## Prompt:
Write out the text in each of the rows below as a JSON list of strings, one string per line, with blank lines omitted.

## Given records:
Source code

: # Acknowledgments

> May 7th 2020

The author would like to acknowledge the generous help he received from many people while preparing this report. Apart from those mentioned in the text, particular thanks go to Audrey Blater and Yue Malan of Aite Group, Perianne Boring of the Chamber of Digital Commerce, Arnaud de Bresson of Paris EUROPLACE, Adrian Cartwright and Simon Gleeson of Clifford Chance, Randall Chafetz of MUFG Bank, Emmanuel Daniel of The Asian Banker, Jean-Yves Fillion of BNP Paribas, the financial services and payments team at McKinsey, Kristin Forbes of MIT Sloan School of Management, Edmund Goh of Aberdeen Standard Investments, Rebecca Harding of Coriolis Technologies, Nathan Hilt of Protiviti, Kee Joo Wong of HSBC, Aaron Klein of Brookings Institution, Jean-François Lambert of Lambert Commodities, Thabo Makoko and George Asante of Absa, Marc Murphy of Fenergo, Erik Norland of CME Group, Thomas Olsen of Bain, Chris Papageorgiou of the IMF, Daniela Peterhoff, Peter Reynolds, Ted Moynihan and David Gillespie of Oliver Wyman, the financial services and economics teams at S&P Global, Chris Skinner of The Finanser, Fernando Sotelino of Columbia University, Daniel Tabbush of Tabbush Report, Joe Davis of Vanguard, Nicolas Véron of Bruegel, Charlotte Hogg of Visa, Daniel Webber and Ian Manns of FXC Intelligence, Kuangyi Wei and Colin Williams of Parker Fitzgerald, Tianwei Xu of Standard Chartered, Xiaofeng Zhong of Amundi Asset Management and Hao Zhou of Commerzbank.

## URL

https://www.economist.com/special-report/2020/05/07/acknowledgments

## Answer box:
[
  "Source code",
  ": # Acknowledgments",
  "> May 7th 2020",
  "The author would like to acknowledge the generous help he received from many people while preparing this report. Apart from those mentioned in the text, particular thanks go to Audrey Blater and Yue Malan of Aite Group, Perianne Boring of the Chamber of Digital Commerce, Arnaud de Bresson of Paris EUROPLACE, Adrian Cartwright and Simon Gleeson of Clifford Chance, Randall Chafetz of MUFG Bank, Emmanuel Daniel of The Asian Banker, Jean-Yves Fillion of BNP Paribas, the financial services and payments team at McKinsey, Kristin Forbes of MIT Sloan School of Management, Edmund Goh of Aberdeen Standard Investments, Rebecca Harding of Coriolis Technologies, Nathan Hilt of Protiviti, Kee Joo Wong of HSBC, Aaron Klein of Brookings Institution, Jean-François Lambert of Lambert Commodities, Thabo Makoko and George Asante of Absa, Marc Murphy of Fenergo, Erik Norland of CME Group, Thomas Olsen of Bain, Chris Papageorgiou of the IMF, Daniela Peterhoff, Peter Reynolds, Ted Moynihan and David Gillespie of Oliver Wyman, the financial services and economics teams at S&P Global, Chris Skinner of The Finanser, Fernando Sotelino of Columbia University, Daniel Tabbush of Tabbush Report, Joe Davis of Vanguard, Nicolas Véron of Bruegel, Charlotte Hogg of Visa, Daniel Webber and Ian Manns of FXC Intelligence, Kuangyi Wei and Colin Williams of Parker Fitzgerald, Tianwei Xu of Standard Chartered, Xiaofeng Zhong of Amundi Asset Management and Hao Zhou of Commerzbank.",
  "## URL",
  "https://www.economist.com/special-report/2020/05/07/acknowledgments"
]